Ahead, the riverbed forked. Barnie took the left one and launched the jeep up a small dirt hill, going fast enough to get some air time. The landing made the shocks protest again, along with a loose spring in the seat poking his thigh through his khaki shorts. “Shit,” Barnie muttered, driving with one hand on the wheel and the other digging the spring out. His jeep hit uneven terrain, and he was now on two wheels. “Fuck,” he said, laying off the gas and putting both hands back on the wheel.

Through blind luck – Barnie didn’t know how to stunt drive – he twisted the wheel and the jeep went back on all fours. He hit the gas again, and the jeep gained speed. Checking his watch, he saw the little cartoon mouse pointing at four and five. There’d be just enough time.

Barnie heard his jeep’s fender hit a rock, followed by the gushing sound of fluid pouring out the radiator. “No,” Barnie whined. He kept his sandal on the gas, but about a hundred yards later the engine quit on him. Steam billowed out from under the hood. His jeep rolled on for a few more yards and then stopped in a sandy bank.

With no choice to continue in the jeep, Barnie rummaged around the back seat for a plastic trash bag. He found it in the floorboard, and fished inside for his boots. They were there, along with some water, fresh socks, and a spare t-shirt. Barnie considered putting it on, but the gaudy red and pink Hawaiian shirt he had on was a tad warmer. He grabbed the socks and boots and put them on as fast as he could, then hopped out with the bag slung over his shoulder.

He started on foot, but went back to unclip his map. Barnie looked around a bit, and decided he still might have enough time. If he was right, he was next to the wobbly circle on his map. It had a note just to the right which read: Stop at the arrowhead rock before you hit the fence.

Off to the west, Barnie heard the sound of air raid sirens like in the old 50’s movies.

Barnie kicked off into a light jog. The sun was going to set in an hour or so, and it blurred his vision through his designer sunglasses. That didn’t exactly matter, since he could just follow the sound of the sirens. His destination had to be reasonably close. At least, as long as sound didn’t carry too far out in the middle of a desert nowhere.

Half a mile later, Barnie climbed out of the riverbed and ascended a rise covered by sagebrush that swiped at his calves. The air was a bit dry, so he pulled out a half-liter bottle of water and sucked it down. He looked for a recycling bin, and then started laughing. “Not like anyone’s going to collect out here,” he said to himself. Barnie had the brief urge to just throw the bottle back into the riverbed, but he decided to put it back in the bag.
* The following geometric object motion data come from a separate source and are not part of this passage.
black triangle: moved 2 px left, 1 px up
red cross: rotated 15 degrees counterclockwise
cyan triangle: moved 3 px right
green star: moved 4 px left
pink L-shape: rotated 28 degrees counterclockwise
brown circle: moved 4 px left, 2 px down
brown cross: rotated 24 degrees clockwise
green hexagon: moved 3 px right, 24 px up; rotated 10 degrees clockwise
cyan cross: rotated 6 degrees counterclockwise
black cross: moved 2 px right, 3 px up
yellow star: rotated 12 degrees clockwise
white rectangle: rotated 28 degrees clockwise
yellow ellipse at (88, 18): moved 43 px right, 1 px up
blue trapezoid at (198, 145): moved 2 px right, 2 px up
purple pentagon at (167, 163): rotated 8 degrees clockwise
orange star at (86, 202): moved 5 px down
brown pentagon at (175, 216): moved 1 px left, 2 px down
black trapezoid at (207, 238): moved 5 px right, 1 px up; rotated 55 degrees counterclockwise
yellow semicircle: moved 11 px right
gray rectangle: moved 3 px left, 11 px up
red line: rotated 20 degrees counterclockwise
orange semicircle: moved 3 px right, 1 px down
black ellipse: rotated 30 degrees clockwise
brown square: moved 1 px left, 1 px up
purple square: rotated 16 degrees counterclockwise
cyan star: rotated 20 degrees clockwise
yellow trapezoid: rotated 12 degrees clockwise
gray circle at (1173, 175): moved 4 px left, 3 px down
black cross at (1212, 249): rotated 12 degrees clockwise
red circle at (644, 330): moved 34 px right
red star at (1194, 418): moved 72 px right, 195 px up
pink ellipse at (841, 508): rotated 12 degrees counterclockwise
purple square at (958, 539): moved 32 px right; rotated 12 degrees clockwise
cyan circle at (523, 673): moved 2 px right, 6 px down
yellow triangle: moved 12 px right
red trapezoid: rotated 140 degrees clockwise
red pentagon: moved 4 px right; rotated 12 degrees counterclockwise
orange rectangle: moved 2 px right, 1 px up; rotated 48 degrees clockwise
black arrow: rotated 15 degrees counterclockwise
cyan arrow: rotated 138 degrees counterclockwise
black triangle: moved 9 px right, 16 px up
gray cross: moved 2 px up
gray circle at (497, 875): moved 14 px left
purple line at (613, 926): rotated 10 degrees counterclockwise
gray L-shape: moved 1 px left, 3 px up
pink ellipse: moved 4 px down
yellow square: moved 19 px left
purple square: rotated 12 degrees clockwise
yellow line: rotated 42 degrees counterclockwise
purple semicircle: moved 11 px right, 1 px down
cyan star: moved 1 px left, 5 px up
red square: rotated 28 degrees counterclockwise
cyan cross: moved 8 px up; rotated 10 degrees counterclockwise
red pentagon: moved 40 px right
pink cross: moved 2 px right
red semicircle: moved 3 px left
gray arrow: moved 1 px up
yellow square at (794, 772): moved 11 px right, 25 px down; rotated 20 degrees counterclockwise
Then, when he held his arm up against the sun to get his bearings, Barnie saw a pointed rock just in his path. Marching up to it, he saw that up close it looked just like an old arrowhead he’d find in his backyard growing up. “You got to be kidding me,” he breathed. A couple steps to the left, and Barnie saw a crack in the bottom of the rock, along with a note painted in yellow spray paint. It read: Go this way. There was an arrow pointing off to the west. The little dot over the “i” was in the shape of a heart.

Down in the fissure, Barnie pulled out a plastic shopping bag they gave out at most convenience stores. It had one of those stupid smiley face logos along with “HAVE A NICE DAY” written three times. Barnie thought it was a sick joke, but he reached in and pulled out something he’d been promised. In small yellow envelope inside, there was a security card, small wire cutters, and a ring of keys with labels on them.

Everything he’d need to get into a high security army base.

The air raid sirens blared their warnings again, and Barnie stuffed the contents back into the envelope. He held up his arm and looked off in the direction of the arrow on the rock. About a mile away, he saw a chain link fence with old barbed wire coiled over the top. It was exactly where he was promised it would be. And if the person who told him about the place was right, it was the place where he had a last chance to stop the world from ending.